Jeżeli prezydent jest tak zaangażowany w ten konflikt, no i w tej chwili również podejmuje jakąś inicjatywę, to może jednak powinno być tak, że to on będzie przedstawiał stanowisko Polski. Oczywiście, konsultując to z premierem. Czy to pana zdaniem jest możliwy wariant?
- Nie wiem, czy to jest możliwy wariant. Osobiście uważam, że kwestia szefa delegacji jest przesądzona – to szef delegacji powinien mówić o stanowisku polskiego rządu, o polskim stanowisku w Brukseli. I ja sądzę, że tutaj nie ma potrzeby doszukiwania się jakiegoś pola czy źródeł konfliktu. Uważam, że jest szansa i wierzę w to, że to będzie jeden wspólny głos Polski w Brukseli.
A jakie wobec tego jeszcze stanowisko Unii powinno być w tej sprawie w naszym interesie?
- Moim zdaniem przede wszystkim Rada Europejska powinna w sposób jednoznaczny potępić działania rosyjskie w Gruzji. Osobiście uważam, że to jeszcze nie jest ten etap dotyczący sankcji. Najpierw powinno być bardzo ostre potępienie, ale pamiętajmy również, że oprócz takiego potępienia Rosji również za decyzje w sprawie. Mam nadzieję, że Rada Europejska wezwie Rosję do wycofania się z decyzji ws. uznania niepodległości Abchazji czy Osetii Południowej.
- Uważam też, że Unia Europejska powinna moim zdaniem przyspieszyć prace związane z wejściem Ukrainy, Gruzji do Unii Europejskiej, a także przyspieszyć prace związane z wejściem tych państw do NATO. I to może też być ewidentny sygnał dla Rosji. Pamiętajmy również, że obecnie toczą się bardzo ważne negocjacje w wielu dziedzinach między Rosją a Unią Europejską. Mamy do czynienia ze strategiczną umową Rosja – Unia Europejska, mamy starania Rosji o wejście do Światowej Organizacji Handlu.
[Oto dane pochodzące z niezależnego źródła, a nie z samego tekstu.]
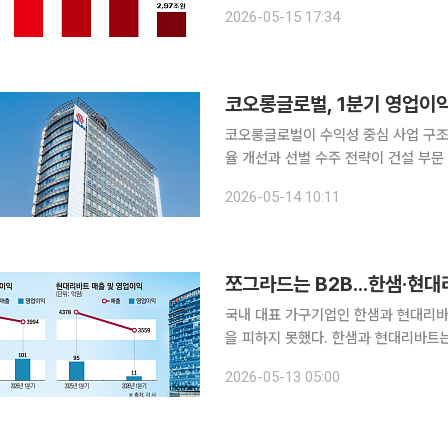
타나며 재무 안정성이 한층 강화됐다는 평가다. 15일 금융감독원 전자공시시스
2026-05-15 17:34
설의 올해 1분기 연결 기준 매출액은 1
코오롱글로벌, 1분기 영업이익
코오롱글로벌이 수익성 중심 사업 구조 
율 개선과 선별 수주 전략이 건설 부문
지 효과를 내며 흑자 전환에 힘을 보탰다. 코오롱글로벌은 올해 1분기 연결 기준 매출 6312
2026-05-14 10:11
업이익 220억원을 기록했다고 14일 
쪼그라드는 B2B...한샘·현대
국내 대표 가구기업인 한샘과 현대리바트
을 피하지 못했다. 한샘과 현대리바트
려 새로운 성장축을 확보하는 등 건설
2026-05-13 05:00
찾고 있다. 12일 가구업계에 따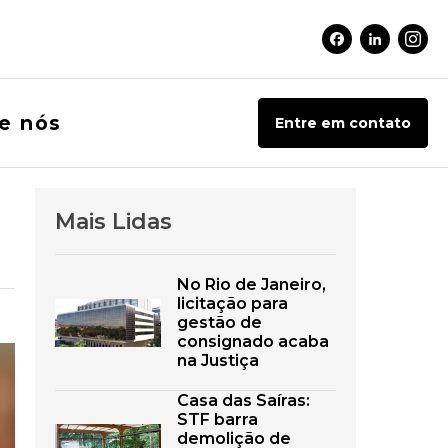
Facebook Soci
Linkedin 
Inst
e nós
Entre em contato
Mais Lidas
No Rio de Janeiro,
licitação para
gestão de
consignado acaba
na Justiça
Casa das Saíras:
STF barra
demolição de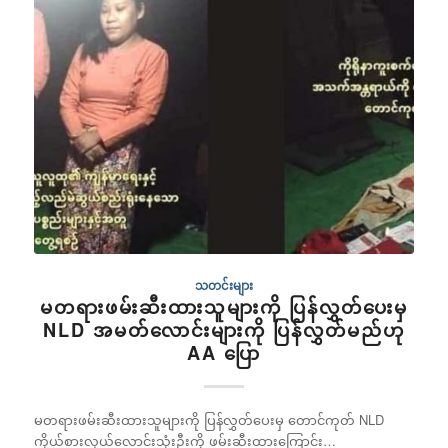
သတင်းများ
မတရားဖမ်းဆီးထားသူများကို ပြန်လွှတ်ပေးမှ
NLD အမတ်လောင်းများကို ပြန်လွှတ်မည်ဟု
AA ပြော
မတရားဖမ်းဆီးထားသူများကို ပြန်လွှတ်ပေးမှ တောင်ကုတ် NLD
ကိုယ်စားလှယ်လောင်းသုံးဦးကို ဖမ်းဆီးထားကြောင်း…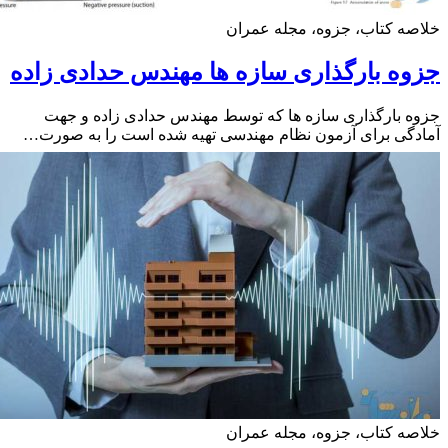
ه کتاب، جزوه، مجله عمران
ه بارگذاری سازه ها مهندس حدادی زاده
 بارگذاری سازه ها که توسط مهندس حدادی زاده و جهت
گی برای آزمون نظام مهندسی تهیه شده است را به صورت…
ه کتاب، جزوه، مجله عمران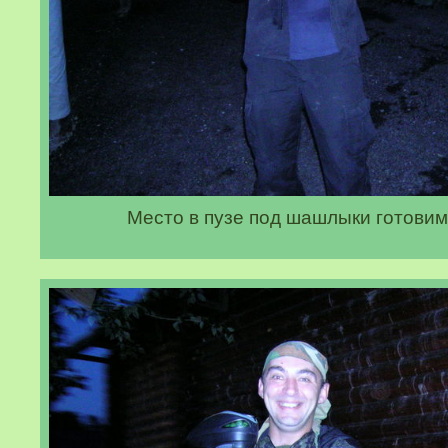
Место в пузе под шашлыки готовим! 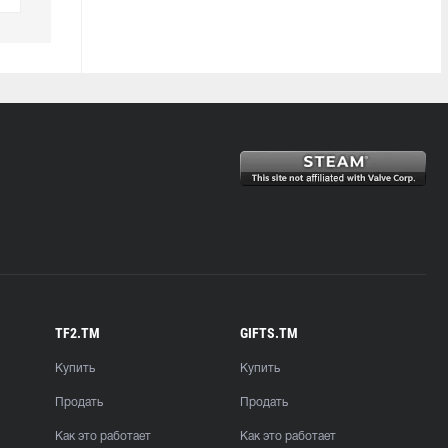
TF2.TM
GIFTS.TM
Купить
Купить
Продать
Продать
Как это работает
Как это работает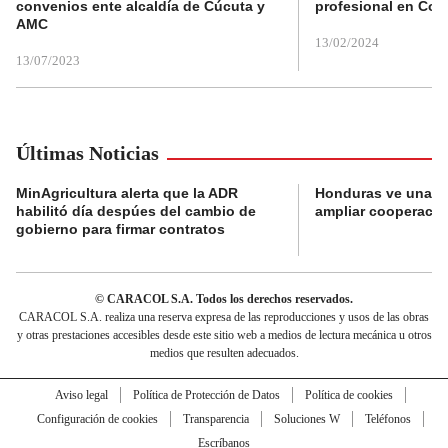
convenios ente alcaldía de Cúcuta y
profesional en Col
AMC
13/02/2024
13/07/2023
Últimas Noticias
MinAgricultura alerta que la ADR
Honduras ve una o
habilitó día despúes del cambio de
ampliar cooperaci
gobierno para firmar contratos
© CARACOL S.A. Todos los derechos reservados.
CARACOL S.A. realiza una reserva expresa de las reproducciones y usos de las obras
y otras prestaciones accesibles desde este sitio web a medios de lectura mecánica u otros
medios que resulten adecuados.
Aviso legal
Política de Protección de Datos
Política de cookies
Configuración de cookies
Transparencia
Soluciones W
Teléfonos
Escríbanos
Jest wiele przedsięwzięć, na których Rosji zależy i wydaje się, że Unia Europejska, Rada Europejska w tej sprawie może mieć jednoznaczne stanowisko, które to stanowisko może przyczynić się do wymuszenia chociażby tego typu decyzji, jak realizacja planu pokojowego przedstawionego przez prezydenta Francji.